Dog Eye Infections

Dog eye infections such as lid and retinal infections affect many breeds including pit bulls.  If your dog has an eye infection, don’t it go ignored. If left untreated, it can potentially  rob your dog of her vision. Of course treating a dog eye infection can be expensive. You may want to research is pet insurance worth it?

Notice if your pit bull is squinting, avoiding light, or pawing at her eye. Squinting or tearing can be due to an irritated cornea or foreign body. These can lead to dog eye infections.

Examine under the lids and flood the eye with saline solution, or use a moist cotton swab to remove any debris. Keep a saline solution on hand in case

This eye rinse solution on Amazon works well and its pretty cheap.

You also need to be aware of the risk posed by glaucoma. Although avoiding light or pawing at the eyes is behavior most likely caused by a foreign body, it could also indicate glaucoma.

Glaucoma is extremely painful and is an emergency situation. An acute attack of glaucoma can lead to blindness almost overnight.

Notice if your pit bull’s pupils react to light. In a dim room, flash a light in each eye and make sure each pupil responds. If a dog has glaucoma or brain damage, the pupils may not respond.

Dog Eye Infection


Check to see if your pit bull has any discharge from her eyes. A watery discharge without squinting can be a symptom of allergies or a tear drainage problem.

A clogged tear drainage duct can cause the tears to drain onto the face rather the normal drainage through the nose. Your vet can diagnose a drainage problem with a simple test. A gooey mucus discharge indicates an infection. Prescription eye drops are normally needed to cure it.


Notice if your dog’s lenses are clear. Do this by looking through her pupils. They should look black. If they are whitish, grayish, or bluish your dog may have cataracts.

Some pit bulls have juvenile cataracts in which the lens develops opacities at a young age – usually before the age of six years. In some pit bulls, the cataracts are present at birth, but aren’t visible until the dog is a couple of months old.
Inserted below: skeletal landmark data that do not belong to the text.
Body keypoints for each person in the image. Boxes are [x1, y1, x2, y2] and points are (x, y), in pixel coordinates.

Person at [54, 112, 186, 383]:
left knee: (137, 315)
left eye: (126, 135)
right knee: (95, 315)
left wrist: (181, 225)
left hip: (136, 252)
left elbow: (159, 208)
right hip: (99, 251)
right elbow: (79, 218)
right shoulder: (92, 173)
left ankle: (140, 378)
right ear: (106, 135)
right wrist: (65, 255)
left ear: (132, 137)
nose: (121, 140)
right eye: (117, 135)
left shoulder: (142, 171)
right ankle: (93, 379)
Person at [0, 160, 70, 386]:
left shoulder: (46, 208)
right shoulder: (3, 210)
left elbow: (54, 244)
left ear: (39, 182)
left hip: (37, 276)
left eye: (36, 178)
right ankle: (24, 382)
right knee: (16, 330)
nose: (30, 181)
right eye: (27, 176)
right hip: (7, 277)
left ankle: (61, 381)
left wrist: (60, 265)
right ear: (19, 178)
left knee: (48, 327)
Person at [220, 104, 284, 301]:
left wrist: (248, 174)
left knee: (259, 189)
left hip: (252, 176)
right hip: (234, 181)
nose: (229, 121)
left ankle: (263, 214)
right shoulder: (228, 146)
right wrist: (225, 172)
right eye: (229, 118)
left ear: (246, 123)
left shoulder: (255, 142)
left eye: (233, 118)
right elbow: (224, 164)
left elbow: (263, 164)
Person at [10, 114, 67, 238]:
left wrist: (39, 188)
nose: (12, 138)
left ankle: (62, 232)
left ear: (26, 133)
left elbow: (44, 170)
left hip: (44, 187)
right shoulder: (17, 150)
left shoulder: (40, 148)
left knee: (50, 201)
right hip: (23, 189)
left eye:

If the cataracts become too severe, they can be removed by a veterinary ophthalmologist.

When in doubt, get your dog’s eye problems checked out! Unfortunately with eyesight it’s too risky to let go untreated.

For contact with eye irritants, flush the eye for five minutes with water or saline solution. For injuries, cover the eye with clean gauze soaked in water or saline. Or pickup some eye wipes.

Some instances may require an antibiotic. You will need to get a prescription first in that case.